There has been a massive surge in institutional agricultural credit over the past decade. But the benefit of that has not reached as much to farmers as it has to agri-businesses and companies branching out into agriculture-related activities. This is clear from an analytical study of agricultural credit by scholars at the Tata Institute of Social Sciences, based on a Reserve Bank of India (RBI) report. This study indicates that less than 30 per cent of agricultural credit was issued by banks’ rural branches. The remainder, over 70 per cent, was lent by branches in metropolitan, urban and semi-urban areas. Further, many loans were of Rs 1 crore or more each. These could not have gone to farmers, the bulk of whom till tiny farms of less than one hectare. Diversion of subsidised agricultural credit to other sectors on such a scale is untenable even if the recipients are indirectly related to agriculture. Farmers badly need finance to meet their operational expenses and invest in yield-enhancing inputs. The overall flow of institutional agricultural credit has been rising rapidly since 2004 when the previous government, led by the United Progressive Alliance, decided to double farm credit in three years. That objective was met — but the annual targets for agricultural credit continued to be increased by big margins every year, touching a massive Rs 8.5 lakh crore in 2015-16.

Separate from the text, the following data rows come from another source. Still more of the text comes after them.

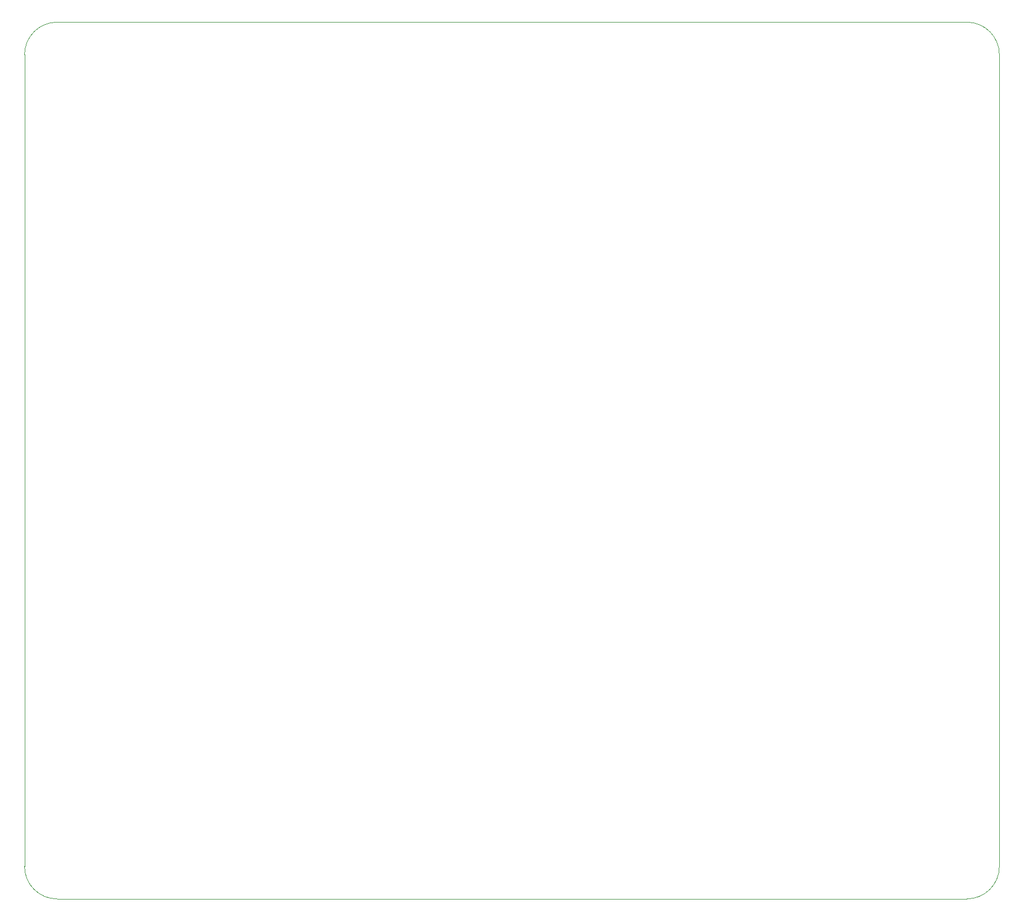
<source format=gbr>
G04 #@! TF.GenerationSoftware,KiCad,Pcbnew,(5.1.5)-3*
G04 #@! TF.CreationDate,2020-11-10T00:06:54+01:00*
G04 #@! TF.ProjectId,mcu_board_1,6d63755f-626f-4617-9264-5f312e6b6963,rev?*
G04 #@! TF.SameCoordinates,Original*
G04 #@! TF.FileFunction,Profile,NP*
%FSLAX46Y46*%
G04 Gerber Fmt 4.6, Leading zero omitted, Abs format (unit mm)*
G04 Created by KiCad (PCBNEW (5.1.5)-3) date 2020-11-10 00:06:54*
%MOMM*%
%LPD*%
G04 APERTURE LIST*
%ADD10C,0.050000*%
G04 APERTURE END LIST*
D10*
X80000000Y-152500000D02*
G75*
G02X75000000Y-147500000I0J5000000D01*
G01*
X225000000Y-147500000D02*
G75*
G02X220000000Y-152500000I-5000000J0D01*
G01*
X220000000Y-17500000D02*
G75*
G02X225000000Y-22500000I0J-5000000D01*
G01*
X75000000Y-22500000D02*
G75*
G02X80000000Y-17500000I5000000J0D01*
G01*
X75000000Y-147500000D02*
X75000000Y-22500000D01*
X220000000Y-152500000D02*
X80000000Y-152500000D01*
X225000000Y-22500000D02*
X225000000Y-147500000D01*
X80000000Y-17500000D02*
X220000000Y-17500000D01*
M02*

</source>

Worryingly, though the RBI had capped the banks’ indirect lending to agriculture at 4.5 per cent of their total farm sector lending in 2012, the impact of this measure is not yet visible. Neither has the proportion of loans going to farmers shot up by any appreciable extent, nor has the relevance of the informal sector for meeting the farmers’ financial needs diminished significantly. This is borne out by the All India Debt and Investment Survey of the National Sample Survey Office for 2013 (released in December 2014). It showed that nearly 44 per cent of the outstanding debt of rural households in 2013 was from the informal sector. Worse still, over 33 per cent of the total debt was owed to moneylenders.
One reason for this could be the expansion of the concept of farm lending through a series of changes in the definition of direct and indirect agricultural credit during the 2000s. It seems likely that commercial banks have been able to exploit the loopholes in the existing definition and guidelines to show a part of their loan disbursals from urban branches as being agricultural credit. This apprehension is fuelled by the fact that the expansion of commercial banks’ rural network has hardly kept pace with the increase in total farm credit. Most small and marginal farmers – or 80 per cent of all India’s farmers – still need to tap the informal sector to meet their consumption and investment needs. Besides, there are indications that more advances are going to the same farmers who repay their loans regularly, thanks to the government’s policy of giving an additional interest subvention of three per cent for timely repayment. All these are disturbing trends that need to be looked into and suitably addressed so that cheaper agricultural credit goes to the targeted beneficiaries and serves its intended purpose.